Ana Sayfa Biyoteknoloji “Kansere Yönelik Terapötik Yaklaşımlardaki Yenilikler ve İlerlemeler Umut Vericidir”

“Kansere Yönelik Terapötik Yaklaşımlardaki Yenilikler ve İlerlemeler Umut Vericidir”

Prof. Dr. Özlem Er

W- Acıbadem Maslak Hastanesi Tıbbi Onkoloji Uzmanı Prof. Dr. Özlem Er’in “4 Şubat Dünya Kanser Günü” özelinde görüşlerini paylaştık;

Ö.E.– Kanser tüm dünyada önemli bir halk sağlığı sorunu olarak görülmektedir. Erken tanı ile hastalar daha uzun ve kaliteli yaşamakta, tedavileri başarılı olmaktadır. İlaç gelişimi çok hızlı olmaktadır. Kanserden ölümler azalmaktadır. 2014’ten bu yana meme kanseri, lösemi ve lenfoma için tedavi onayları arttı, cilt ve tiroid kanserleri için de tedavi seçeneğinde artış saptanmıştır. Son zamanlarda FDA onaylarının çoğunluğu akciğer kanserleri, lenfoma, genitoüriner kanserler, meme kanseri ve lösemi için olmuştur.

 

Geçtiğimiz 30 yılda 300’den fazla ilaç ve biyolojik madde FDA’nın İlaç Değerlendirme ve Araştırma Merkezi’nden hızlandırılmış onay aldı. Bu onayların yaklaşık %35’i onkolojik hastalıklara yönelik olup, kansere yönelik yeni ve özgün tedavi yaklaşımlarındaki değişen manzarayı yansıtmaktadır.

Ocak 2000’den Ekim 2022’ye kadar, hedefe yönelik ilaçlar (%48), biyolojik tedaviler (%43) ve sitotoksik tedaviler (%9) dahil olmak üzere çeşitli onkolojik endikasyonlar için toplam 573 ajan onaylandı. FDA, Ocak 2023’ten bu yana 25 yeni onkoloji ilacını onayladı. Ülkemizde bu ilaçlara erişim sağlanmaktadır.

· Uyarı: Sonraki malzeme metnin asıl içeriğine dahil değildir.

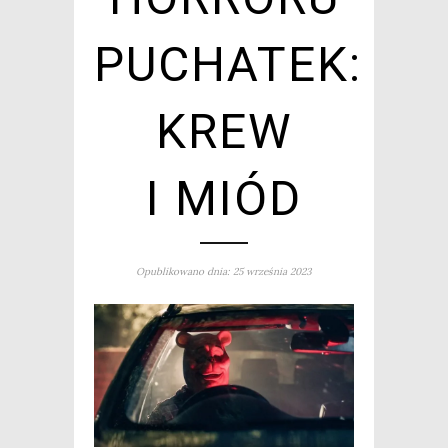
PUCHATEK:
KREW
I MIÓD
Opublikowano dnia: 25 września 2023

Onkolojik hastalıklara yönelik terapötikler üç ana gruba ayrılır:
Hedefe yönelik ilaçlar,
biyolojik ajanlar,
ve sitotoksik ajanlar.
Bu gruplar etki mekanizmalarına göre 31 farklı sınıftan oluşmaktadır.
Kinaz inhibitörleri (hedefe yönelik ilaçlar), 2000 ile 2021 yılları arasında tüm sınıflar arasında en yüksek onay oranına (%31) sahipti. 2022’de kinaz inhibitörleri, ikinci en fazla onayı alan bağışıklık kontrol noktası inhibitörleriyle (hedefli biyolojik ilaçlar-immunoterapi) aynı onay oranına sahipti. 2011 yılından itibaren antitümörle ilişkili antijen antikorları (hedefli biyolojikler) kullanılmaya başlanmıştır ve en çok onay alan üçüncü (%10) ürün olmuştur. Sitotoksik ilaç sınıflarının onayları (örn., DNA’ya zarar veren ajanlar, antimetabolitler ve mikrotübül inhibitörleri), ürün grupları arasında en az onayı alan gruptur; onayların çoğu 2010’dan önce gerçekleşmiştir; ancak hedefe yönelik ilaçlar veya biyolojik ilaçların sitotoksik ilaçlarla kombinasyonuna yönelik onaylanmış endikasyonların sayısı 2010’dan bu yana arttı.

Belirli kanserleri ve kanser alt tiplerini tanımlamak için kullanılan biyobelirteçler, ilaç geliştirmede ve tedaviden en çok fayda görecek hastaların belirlenmesinde giderek daha fazla yol gösterici olmaktadır. 2000 ile 2004 yılları arasında onayların %32’sinde biyobelirteçler, 2005 ile 2009 arasında %30 ve 2020 ile 2022 arasında %43’ü onay sürecinde ve klinik çalışmalarda kullanıldı. 2000 ile 2022 yılları arasında, hedefe yönelik ilaçların onaylarında biyobelirteçler en yaygın şekilde kullanıldı (%49). Aynı dönemde onkolojik ürünlerin %61,1’i biyobelirteçlerle seçilmemiş popülasyonlarda, %38,9’u ise biyobelirteçlerle tanımlanmış popülasyonlarda kullanım için onaylandı.

Kansere yönelik terapötik yaklaşımlardaki yenilikler ve ilerlemeler umut vericidir ve hasta sonuçlarında iyileşmelere yol açacağı ümit edilmektedir.

W-Kıymetli Hocam değerli görüşlerinizi paylaştığınız için teşekkür eder, kalben başarılar dileriz.